Extract provided:

I'm in my Reading Era at the moment; specifically, reading on my phone, which is distinct from my Reading Era (on Kobo) and my Reading Era (physical books). Apart from Heated Rivalry I haven't watched any TV shows or films in weeks, but I've been reading thousands of words a day across fiction, nonfiction, and fan fiction. I regret nothing.
(1)
The Workers' Party has indeed told Lawrence Wong to take the Leader of Opposition position and shove it. Okay, they were much more polite than that, but I'd like to think that was the true subtext. From their media statement:
The LO appointment is conventionally extended to the leader of the largest opposition party in Parliament or it is decided by the opposition party in question. To this end, it is important to reiterate that the LO appointment in Parliament arose out of the political success of the opposition at the ballot box. It is the people’s vote that explains the presence of opposition MPs in Parliament. In other Westminster systems, the title of the Leader of the Opposition is established by law and is not the prerogative or choice of the Government of the day or the Prime Minister. This approach expresses the authority and sanctity of the people’s vote.
The Workers’ Party takes the view that the leader of the largest opposition party in Parliament, is the leader of the opposition. As such, the Workers’ Party has conveyed to the Prime Minister that we will not be nominating another Workers’ Party Member of Parliament to the LO post. We continue to focus on our primary duty, to work for Singaporeans and provide a rational, responsible, and respectable check on the Government.
Good for them.
In response, the Prime Minister's Office has said that the LO position will remain vacant. From the PMO's statement:
The leader of the main opposition party in Parliament is indeed the natural choice to serve as Leader of the Opposition (LO).
However, we are in an exceptional situation. Mr Singh has been criminally convicted by the Courts of lying to Parliament, and Parliament has resolved that his conviction and conduct render him unsuitable to continue in the role.
In other jurisdictions, members convicted of crimes involving dishonesty or lying under oath would ordinarily have resigned. This has not happened here.
In Singapore, we place a high premium on honesty and integrity in our political system, and on respect for the rule of law.
I think the People's Action Party have really overdone it here. They dragged this all out way longer than they should have and even though they keep reminding Singaporeans that Pritam Singh has been convicted in court, they aren't looking very good themselves.
(2)

The Transformative Justice Collective is launching a new report. Still Steadfast: Punishment and Perseverance in Singapore's Movement Against Genocide focuses on the pro-Palestine movement in Singapore, and the crackdown that activists, community organisers, and grassroots groups have experienced over the past couple of years.
The launch will be on 2 February from 7pm–9:30pm. There'll be a presentation of the report's main findings, and then time and space for sharing and reflections. Dinner will be provided.
(3)
Budget season is going to be upon us soon again. For those of us who identify as economically and numerically challenged, the Budget debates can feel very mind-boggling, tedious, overwhelming, or all of the above. The key thing to remember is that, while the actual planning and balancing of budgets is a big numbers game, the heart of the Budget is actually about the country's values, priorities, and vision for the future. What we decide are the most important things to invest in and direct resources towards says a lot about who and what we are.

Data section:
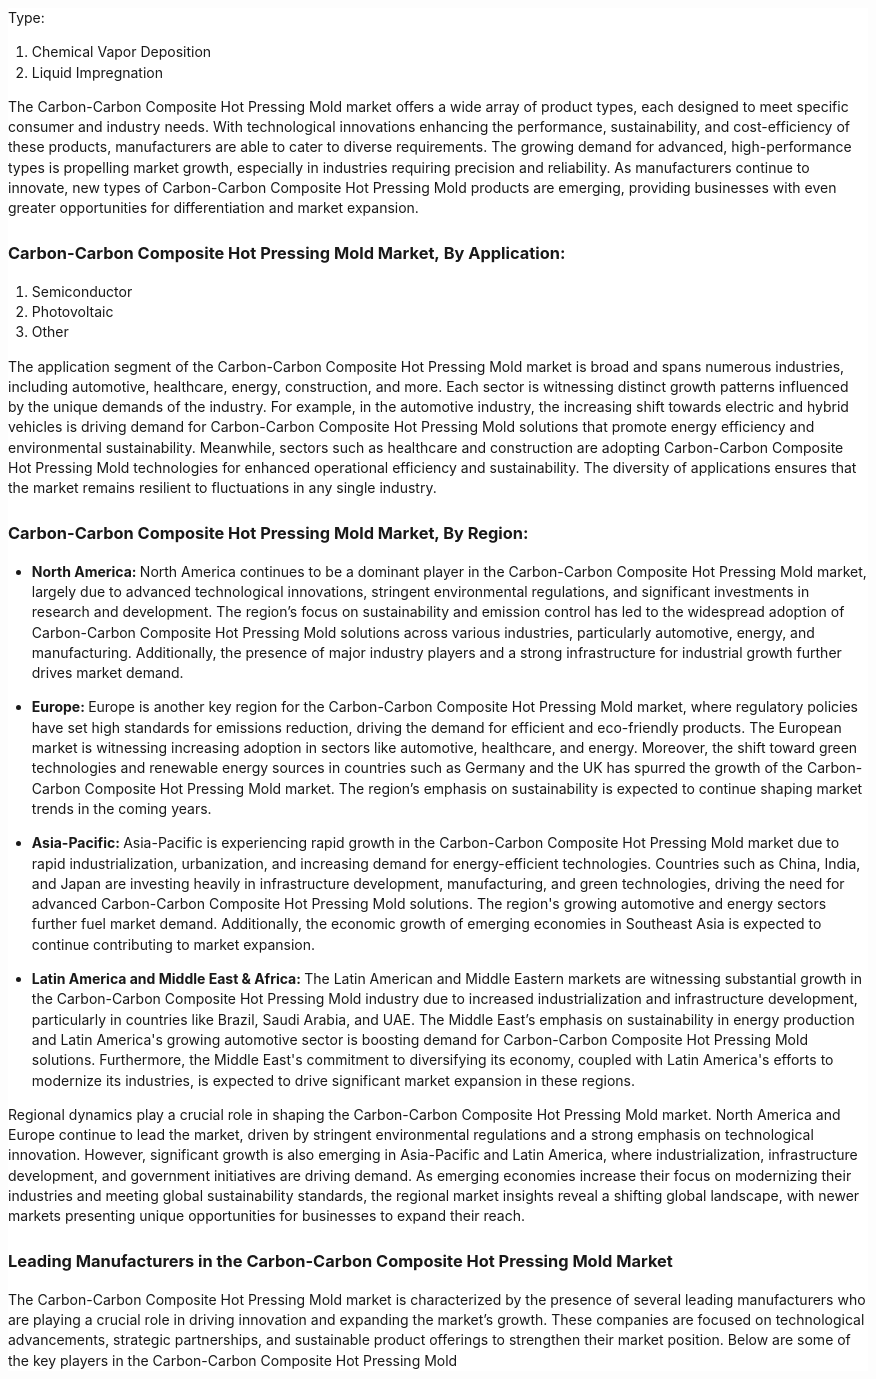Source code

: Type:<br /></strong></h3><ol><li>Chemical Vapor Deposition<li> Liquid Impregnation</li></ol><p>The Carbon-Carbon Composite Hot Pressing Mold market offers a wide array of product types, each designed to meet specific consumer and industry needs. With technological innovations enhancing the performance, sustainability, and cost-efficiency of these products, manufacturers are able to cater to diverse requirements. The growing demand for advanced, high-performance types is propelling market growth, especially in industries requiring precision and reliability. As manufacturers continue to innovate, new types of Carbon-Carbon Composite Hot Pressing Mold products are emerging, providing businesses with even greater opportunities for differentiation and market expansion.</p><h3>Carbon-Carbon Composite Hot Pressing Mold Market,&nbsp;By Application:</h3><ol><li>Semiconductor<li> Photovoltaic<li> Other</li></ol><p>The application segment of the Carbon-Carbon Composite Hot Pressing Mold market is broad and spans numerous industries, including automotive, healthcare, energy, construction, and more. Each sector is witnessing distinct growth patterns influenced by the unique demands of the industry. For example, in the automotive industry, the increasing shift towards electric and hybrid vehicles is driving demand for Carbon-Carbon Composite Hot Pressing Mold solutions that promote energy efficiency and environmental sustainability. Meanwhile, sectors such as healthcare and construction are adopting Carbon-Carbon Composite Hot Pressing Mold technologies for enhanced operational efficiency and sustainability. The diversity of applications ensures that the market remains resilient to fluctuations in any single industry.</p><h3>Carbon-Carbon Composite Hot Pressing Mold Market, By Region:</h3><ul><li><p><strong>North America:&nbsp;</strong>North America continues to be a dominant player in the Carbon-Carbon Composite Hot Pressing Mold market, largely due to advanced technological innovations, stringent environmental regulations, and significant investments in research and development. The region&rsquo;s focus on sustainability and emission control has led to the widespread adoption of Carbon-Carbon Composite Hot Pressing Mold solutions across various industries, particularly automotive, energy, and manufacturing. Additionally, the presence of major industry players and a strong infrastructure for industrial growth further drives market demand.</p></li><li><p><strong><strong>Europe:&nbsp;</strong></strong>Europe is another key region for the Carbon-Carbon Composite Hot Pressing Mold market, where regulatory policies have set high standards for emissions reduction, driving the demand for efficient and eco-friendly products. The European market is witnessing increasing adoption in sectors like automotive, healthcare, and energy. Moreover, the shift toward green technologies and renewable energy sources in countries such as Germany and the UK has spurred the growth of the Carbon-Carbon Composite Hot Pressing Mold market. The region&rsquo;s emphasis on sustainability is expected to continue shaping market trends in the coming years.</p></li><li><p><strong><strong>Asia-Pacific:&nbsp;</strong></strong>Asia-Pacific is experiencing rapid growth in the Carbon-Carbon Composite Hot Pressing Mold market due to rapid industrialization, urbanization, and increasing demand for energy-efficient technologies. Countries such as China, India, and Japan are investing heavily in infrastructure development, manufacturing, and green technologies, driving the need for advanced Carbon-Carbon Composite Hot Pressing Mold solutions. The region's growing automotive and energy sectors further fuel market demand. Additionally, the economic growth of emerging economies in Southeast Asia is expected to continue contributing to market expansion.</p></li><li><p><strong><strong>Latin America and Middle East &amp; Africa:&nbsp;</strong></strong>The Latin American and Middle Eastern markets are witnessing substantial growth in the Carbon-Carbon Composite Hot Pressing Mold industry due to increased industrialization and infrastructure development, particularly in countries like Brazil, Saudi Arabia, and UAE. The Middle East&rsquo;s emphasis on sustainability in energy production and Latin America's growing automotive sector is boosting demand for Carbon-Carbon Composite Hot Pressing Mold solutions. Furthermore, the Middle East's commitment to diversifying its economy, coupled with Latin America's efforts to modernize its industries, is expected to drive significant market expansion in these regions.</p></li></ul><p>Regional dynamics play a crucial role in shaping the Carbon-Carbon Composite Hot Pressing Mold market. North America and Europe continue to lead the market, driven by stringent environmental regulations and a strong emphasis on technological innovation. However, significant growth is also emerging in Asia-Pacific and Latin America, where industrialization, infrastructure development, and government initiatives are driving demand. As emerging economies increase their focus on modernizing their industries and meeting global sustainability standards, the regional market insights reveal a shifting global landscape, with newer markets presenting unique opportunities for businesses to expand their reach.</p><h3><strong>Leading Manufacturers in the Carbon-Carbon Composite Hot Pressing Mold Market</strong></h3><p>The Carbon-Carbon Composite Hot Pressing Mold market is characterized by the presence of several leading manufacturers who are playing a crucial role in driving innovation and expanding the market&rsquo;s growth. These companies are focused on technological advancements, strategic partnerships, and sustainable product offerings to strengthen their market position. Below are some of the key players in the Carbon-Carbon Composite Hot Pressing Mold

Problem:
Continue the Singapore politics post after its final sentence. The listing comes from an unrelated source.

Answer box:
Academia SG has a piece by Linda Lim that can help:
The tight state-economy nexus is particularly visible in land, housing, savings, and capital allocation. Because the government owns nearly all the land and leases public housing on 99-year terms, “market prices” are necessarily shaped by policy. The Central Provident Fund (CPF) holds employees’ mandatory savings (currently amounting to 37 percent of employee compensation) and links a very large share of it to housing purchases and other government-defined uses. The sovereign wealth funds Temasek and GIC intermediate large public assets and maintain strategic holdings in major enterprises, while government-linked companies dominate substantial portions of the corporate landscape. This architecture has delivered order, speed, and scale. It has also raised economy-wide prices, encouraged rent extraction through asset inflation, and tilted returns toward capital and land rather than labor. When the state is everywhere — as de facto landlord, employer, investor, banker, business partner, regulator, customer, supplier, and even competitor in the provision of goods and services beyond public goods — experimentation by private enterprise narrows, not by prohibition but by crowding out, and by the rational impulse to align with official priorities, especially when reliant on the state for incentives or sales.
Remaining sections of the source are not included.